# PROBLEM DESCRIPTION
Please reproduce all entries word for word and omit their pictures.

# DATA
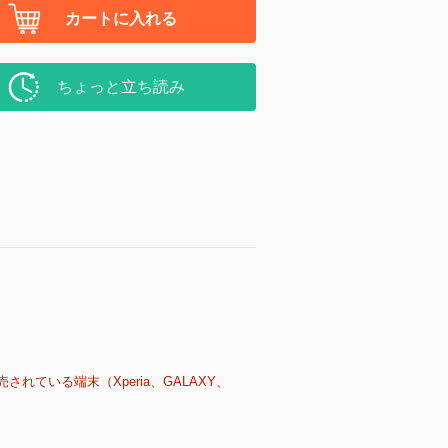
カートに入れる
ちょっと立ち読み
売されている端末（Xperia、GALAXY、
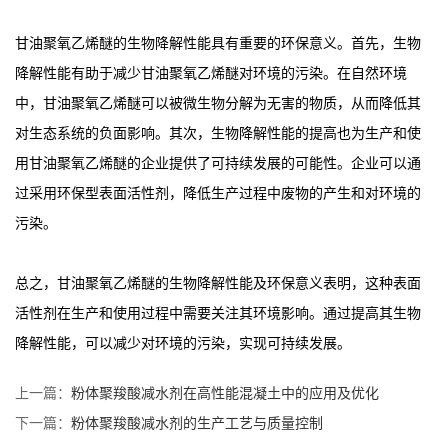
甘油聚氧乙烯醚的生物降解性能具有重要的环保意义。首先，生物
降解性能有助于减少甘油聚氧乙烯醚对环境的污染。在自然环境
中，甘油聚氧乙烯醚可以被微生物分解为无害的物质，从而降低其
对生态系统的负面影响。其次，生物降解性能的提高也为生产和使
用甘油聚氧乙烯醚的企业提供了可持续发展的可能性。企业可以通
过采用环保型表面活性剂，降低生产过程中废物的产生和对环境的
污染。
总之，甘油聚氧乙烯醚的生物降解性能及环保意义表明，这种表面
活性剂在生产和使用过程中需要关注其环境影响。通过提高其生物
降解性能，可以减少对环境的污染，实现可持续发展。
上一篇：
粉体聚羧酸减水剂在高性能混凝土中的应用及优化
下一篇：
粉体聚羧酸减水剂的生产工艺与质量控制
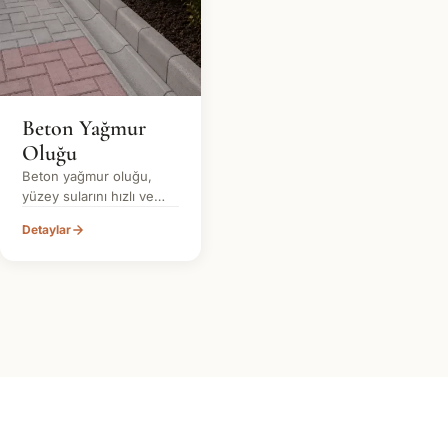
Beton Yağmur
Oluğu
Beton yağmur oluğu,
yüzey sularını hızlı ve
güvenli şekilde tahliye
Detaylar
etmek için kullanılan,
uzun ömürlü prefabrik
beton drenaj sistemidir.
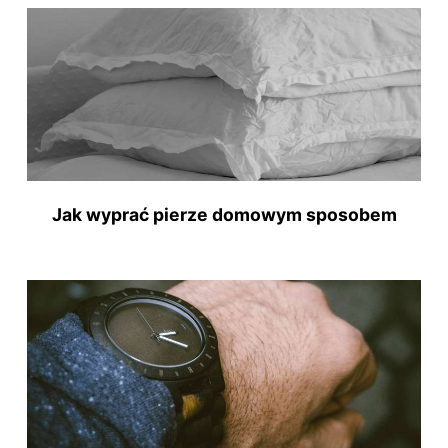
Jak wyprać pierze domowym sposobem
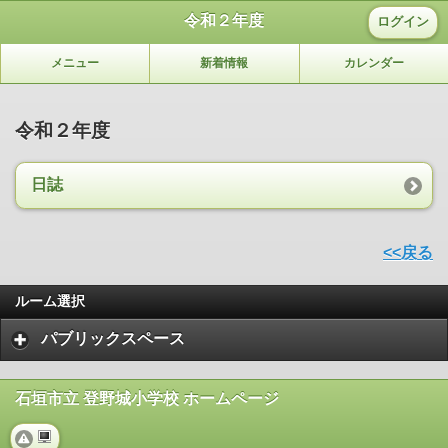
令和２年度
ログイン
メニュー
新着情報
カレンダー
令和２年度
日誌
<<戻る
ルーム選択
パブリックスペース
石垣市立 登野城小学校 ホームページ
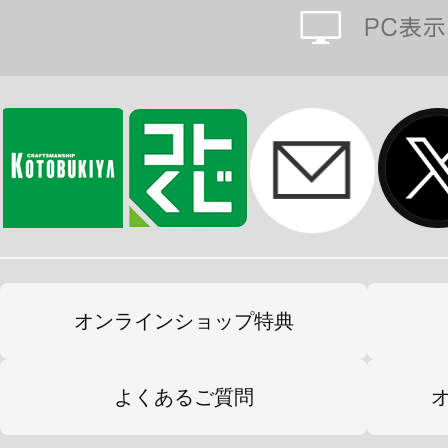
ー”めざし”氏がリリース2周年記念
使用したアクリルクロック。
※単三乾電池：1本使用（乾電池は付
ださい。）
■クリアポスター（A3縦サイズ｜約W29
リリース1～3周年の各イベントにS
の聖装イラストを使用し、リリース3
のクリアポスター。
オンラインショップ特典
■卓上カレンダー（約W180mm×H150
よくあるご質問
「あいりすミスティリア！ 2022年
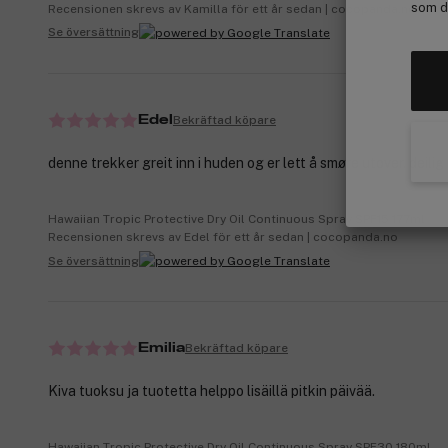
som de
Recensionen skrevs av Kamilla för ett år sedan | cocopanda.no
Se översättning
Bekräftad köpare
Edel
denne trekker greit inn i huden og er lett å smøre utover. deilig
Hawaiian Tropic Protective Dry Oil Continuous Spray SPF15 177ml
Recensionen skrevs av Edel för ett år sedan | cocopanda.no
Se översättning
Bekräftad köpare
Emilia
Kiva tuoksu ja tuotetta helppo lisäillä pitkin päivää.
Hawaiian Tropic Protective Dry Oil Continuous Spray SPF30 180ml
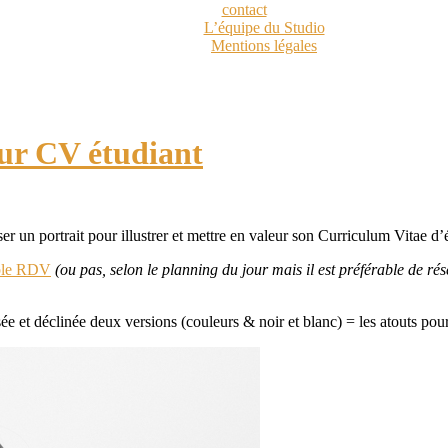
contact
L’équipe du Studio
Mentions légales
our CV étudiant
er un portrait pour illustrer et mettre en valeur son Curriculum Vitae d’
ple RDV
(ou pas, selon le planning du jour mais il est préférable de rés
ée et déclinée deux versions (couleurs & noir et blanc) = les atouts pour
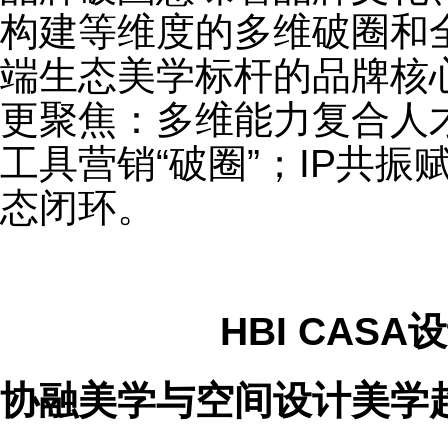
构建等维度的多维破圈和
端生态美学标杆的品牌核心价
更聚焦：多维能力复合人才
工具营销“破圈”；IP共
态闭环。
HBI CAS
协融美学与空间设计美学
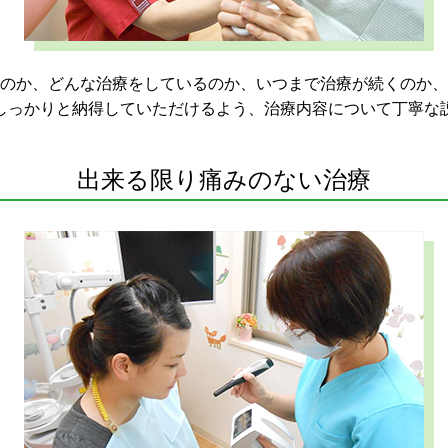
のか、どんな治療をしているのか、いつまで治療が続くのか、
しっかりと納得していただけるよう、治療内容について丁寧な
出来る限り痛みのない治療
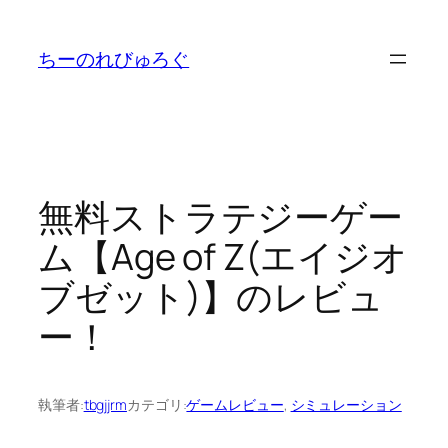
内
容
ちーのれびゅろぐ
を
ス
キ
ッ
プ
無料ストラテジーゲー
ム【Age of Z(エイジオ
ブゼット)】のレビュ
ー！
執筆者:
tbgjjrm
カテゴリ:
ゲームレビュー
, 
シミュレーション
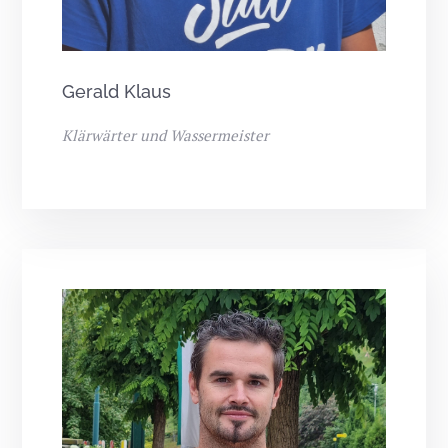
Gerald Klaus
Klärwärter und Wassermeister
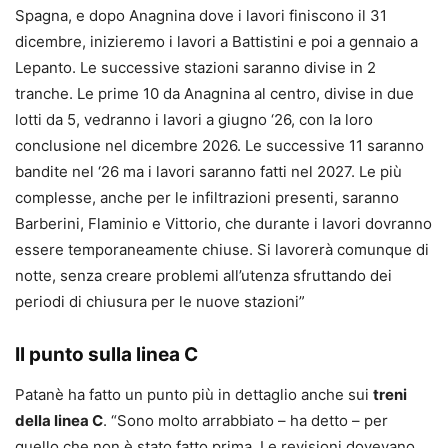
Spagna, e dopo Anagnina dove i lavori finiscono il 31
dicembre, inizieremo i lavori a Battistini e poi a gennaio a
Lepanto. Le successive stazioni saranno divise in 2
tranche. Le prime 10 da Anagnina al centro, divise in due
lotti da 5, vedranno i lavori a giugno ‘26, con la loro
conclusione nel dicembre 2026. Le successive 11 saranno
bandite nel ‘26 ma i lavori saranno fatti nel 2027. Le più
complesse, anche per le infiltrazioni presenti, saranno
Barberini, Flaminio e Vittorio, che durante i lavori dovranno
essere temporaneamente chiuse. Si lavorerà comunque di
notte, senza creare problemi all’utenza sfruttando dei
periodi di chiusura per le nuove stazioni”
Il punto sulla linea C
Patanè ha fatto un punto più in dettaglio anche sui
treni
della linea C
. “Sono molto arrabbiato – ha detto – per
quello che non è stato fatto prima. Le revisioni dovevano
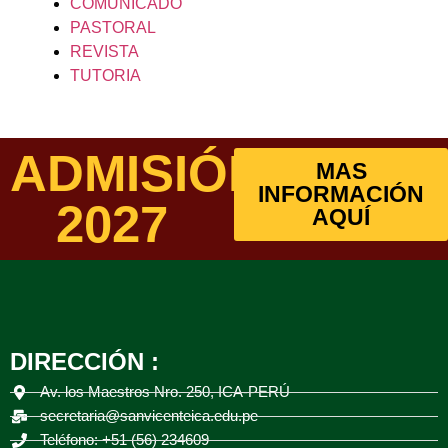
COMUNICADO
PASTORAL
REVISTA
TUTORIA
ADMISIÓN
MAS
INFORMACIÓN
2027
AQUÍ
DIRECCIÓN :
Av. los Maestros Nro. 250, ICA-PERÚ
secretaria@sanvicenteica.edu.pe
Teléfono: +51 (56) 234609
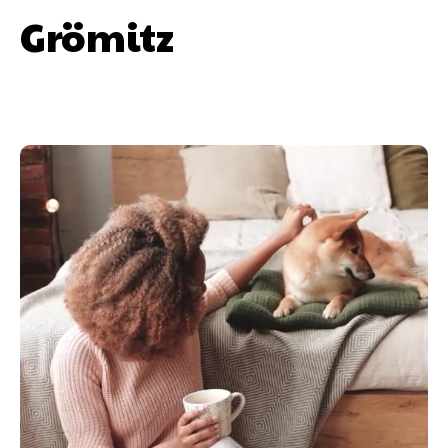
Grömitz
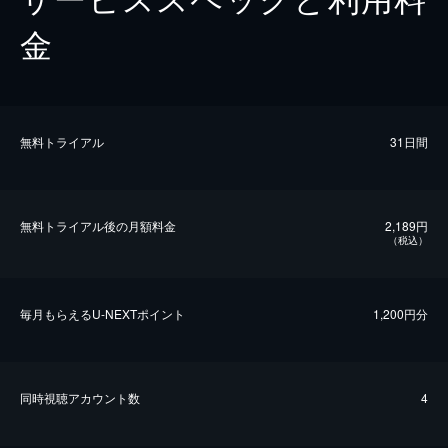
金
無料トライアル
31日間
無料トライアル後の⽉額料金
2,189円
（税込）
毎⽉もらえるU-NEXTポイント
1,200円分
同時視聴アカウント数
4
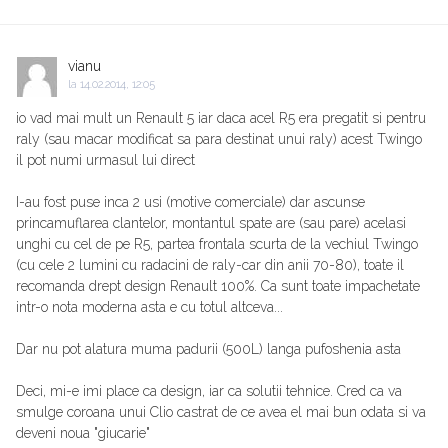
vianu
la
14.02.2014, 12:05
io vad mai mult un Renault 5 iar daca acel R5 era pregatit si pentru
raly (sau macar modificat sa para destinat unui raly) acest Twingo
il pot numi urmasul lui direct
I-au fost puse inca 2 usi (motive comerciale) dar ascunse
princamuflarea clantelor, montantul spate are (sau pare) acelasi
unghi cu cel de pe R5, partea frontala scurta de la vechiul Twingo
(cu cele 2 lumini cu radacini de raly-car din anii 70-80), toate il
recomanda drept design Renault 100%. Ca sunt toate impachetate
intr-o nota moderna asta e cu totul altceva...
Dar nu pot alatura muma padurii (500L) langa pufoshenia asta
Deci, mi-e imi place ca design, iar ca solutii tehnice. Cred ca va
smulge coroana unui Clio castrat de ce avea el mai bun odata si va
deveni noua "giucarie"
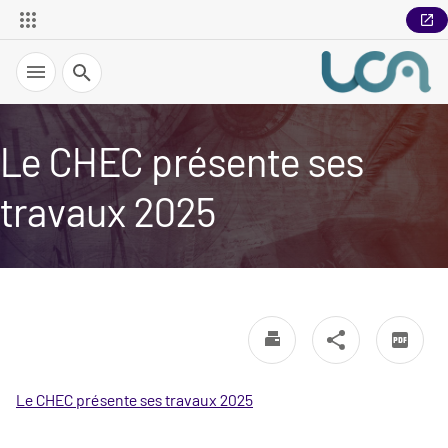
Recherche
Le CHEC présente ses
travaux 2025
Le CHEC présente ses travaux 2025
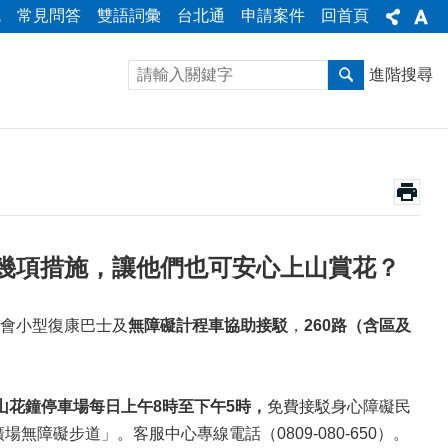
統
常見問答
雙語詞彙
台北通
申請案件
回首頁
進階搜尋
幾項措施，讓他們也可安心上山賞花？
會小型復康巴士及
無障礙計程車協助接駁
，
260路（含區及
山花鐘停車場每日上午8時至下午5時，
免費接駁身心障礙民
障礙步道」。客服中心專線電話（0809-080-650）。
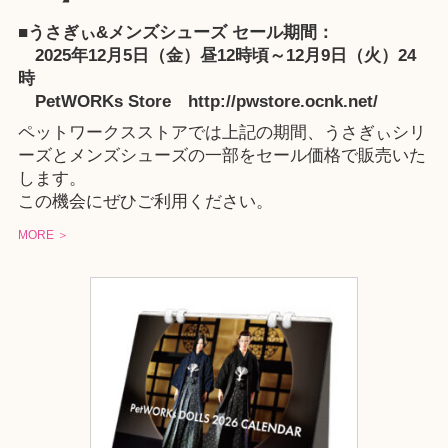
■うさぎぃ&メンズシューズ セール期間：
2025年12月5日（金）昼12時頃～12月9日（火）24
時
PetWORKs Store http://pwstore.ocnk.net/
ペットワークスストアでは上記の期間、うさぎぃシリ
ーズとメンズシューズの一部をセール価格で販売いた
します。
この機会にぜひご利用ください。
MORE ＞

# COMPLETED EXERCISE
カートに入れる
ちょっと立ち読み
売されている端末（Xperia、GALAXY、
甘油聚氧乙烯醚的生物降解性能具有重要的环保意义。首先，生物
降解性能有助于减少甘油聚氧乙烯醚对环境的污染。在自然环境
中，甘油聚氧乙烯醚可以被微生物分解为无害的物质，从而降低其
对生态系统的负面影响。其次，生物降解性能的提高也为生产和使
用甘油聚氧乙烯醚的企业提供了可持续发展的可能性。企业可以通
过采用环保型表面活性剂，降低生产过程中废物的产生和对环境的
污染。
总之，甘油聚氧乙烯醚的生物降解性能及环保意义表明，这种表面
活性剂在生产和使用过程中需要关注其环境影响。通过提高其生物
降解性能，可以减少对环境的污染，实现可持续发展。
上一篇：
粉体聚羧酸减水剂在高性能混凝土中的应用及优化
下一篇：
粉体聚羧酸减水剂的生产工艺与质量控制
Beton Yağmur
Oluğu
Beton yağmur oluğu,
yüzey sularını hızlı ve
güvenli şekilde tahliye
Detaylar
etmek için kullanılan,
uzun ömürlü prefabrik
beton drenaj sistemidir.
Jak wyprać pierze domowym sposobem
令和２年度
ログイン
メニュー
新着情報
カレンダー
令和２年度
日誌
<<戻る
ルーム選択
パブリックスペース
石垣市立 登野城小学校 ホームページ
ー”めざし”氏がリリース2周年記念
使用したアクリルクロック。
※単三乾電池：1本使用（乾電池は付
ださい。）
■クリアポスター（A3縦サイズ｜約W29
リリース1～3周年の各イベントにS
の聖装イラストを使用し、リリース3
のクリアポスター。
オンラインショップ特典
■卓上カレンダー（約W180mm×H150
よくあるご質問
「あいりすミスティリア！ 2022年
som de
Recensionen skrevs av Kamilla för ett år sedan | cocopanda.no
Se översättning
Bekräftad köpare
Edel
denne trekker greit inn i huden og er lett å smøre utover. deilig
Hawaiian Tropic Protective Dry Oil Continuous Spray SPF15 177ml
Recensionen skrevs av Edel för ett år sedan | cocopanda.no
Se översättning
Bekräftad köpare
Emilia
Kiva tuoksu ja tuotetta helppo lisäillä pitkin päivää.
Hawaiian Tropic Protective Dry Oil Continuous Spray SPF30 180ml
contact
L’équipe du Studio
Mentions légales
our CV étudiant
er un portrait pour illustrer et mettre en valeur son Curriculum Vitae d’
ple RDV
(ou pas, selon le planning du jour mais il est préférable de rés
ée et déclinée deux versions (couleurs & noir et blanc) = les atouts pour
构建等维度的多维破圈和
端生态美学标杆的品牌核心价
更聚焦：多维能力复合人才
工具营销“破圈”；IP共
态闭环。
HBI CAS
协融美学与空间设计美学
のか、どんな治療をしているのか、いつまで治療が続くのか、
しっかりと納得していただけるよう、治療内容について丁寧な
出来る限り痛みのない治療
内
容
ちーのれびゅろぐ
を
ス
キ
ッ
プ
無料ストラテジーゲー
ム【Age of Z(エイジオ
ブゼット)】のレビュ
ー！
執筆者:
tbgjjrm
カテゴリ:
ゲームレビュー
, 
シミュレーション
Gerald Klaus
Klärwärter und Wassermeister
Spagna, e dopo Anagnina dove i lavori finiscono il 31
dicembre, inizieremo i lavori a Battistini e poi a gennaio a
Lepanto. Le successive stazioni saranno divise in 2
tranche. Le prime 10 da Anagnina al centro, divise in due
lotti da 5, vedranno i lavori a giugno ‘26, con la loro
conclusione nel dicembre 2026. Le successive 11 saranno
bandite nel ‘26 ma i lavori saranno fatti nel 2027. Le più
complesse, anche per le infiltrazioni presenti, saranno
Barberini, Flaminio e Vittorio, che durante i lavori dovranno
essere temporaneamente chiuse. Si lavorerà comunque di
notte, senza creare problemi all’utenza sfruttando dei
periodi di chiusura per le nuove stazioni”
Il punto sulla linea C
Patanè ha fatto un punto più in dettaglio anche sui
treni
della linea C
. “Sono molto arrabbiato – ha detto – per
quello che non è stato fatto prima. Le revisioni dovevano
COMUNICADO
PASTORAL
REVISTA
TUTORIA
ADMISIÓN
MAS
INFORMACIÓN
2027
AQUÍ
DIRECCIÓN :
Av. los Maestros Nro. 250, ICA-PERÚ
secretaria@sanvicenteica.edu.pe
Teléfono: +51 (56) 234609
Grömitz
金
無料トライアル
31日間
無料トライアル後の⽉額料金
2,189円
（税込）
毎⽉もらえるU-NEXTポイント
1,200円分
同時視聴アカウント数
4
vianu
la
14.02.2014, 12:05
io vad mai mult un Renault 5 iar daca acel R5 era pregatit si pentru
raly (sau macar modificat sa para destinat unui raly) acest Twingo
il pot numi urmasul lui direct
I-au fost puse inca 2 usi (motive comerciale) dar ascunse
princamuflarea clantelor, montantul spate are (sau pare) acelasi
unghi cu cel de pe R5, partea frontala scurta de la vechiul Twingo
(cu cele 2 lumini cu radacini de raly-car din anii 70-80), toate il
recomanda drept design Renault 100%. Ca sunt toate impachetate
intr-o nota moderna asta e cu totul altceva...
Dar nu pot alatura muma padurii (500L) langa pufoshenia asta
Deci, mi-e imi place ca design, iar ca solutii tehnice. Cred ca va
smulge coroana unui Clio castrat de ce avea el mai bun odata si va
deveni noua "giucarie"
Recherche
Le CHEC présente ses
travaux 2025
Le CHEC présente ses travaux 2025
統
常見問答
雙語詞彙
台北通
申請案件
回首頁
進階搜尋
幾項措施，讓他們也可安心上山賞花？
會小型復康巴士及
無障礙計程車協助接駁
，
260路（含區及
山花鐘停車場每日上午8時至下午5時，
免費接駁身心障礙民
障礙步道」。客服中心專線電話（0809-080-650）。
■うさぎぃ&メンズシューズ セール期間：
2025年12月5日（金）昼12時頃～12月9日（火）24
時
PetWORKs Store http://pwstore.ocnk.net/
ペットワークスストアでは上記の期間、うさぎぃシリ
ーズとメンズシューズの一部をセール価格で販売いた
します。
この機会にぜひご利用ください。
MORE ＞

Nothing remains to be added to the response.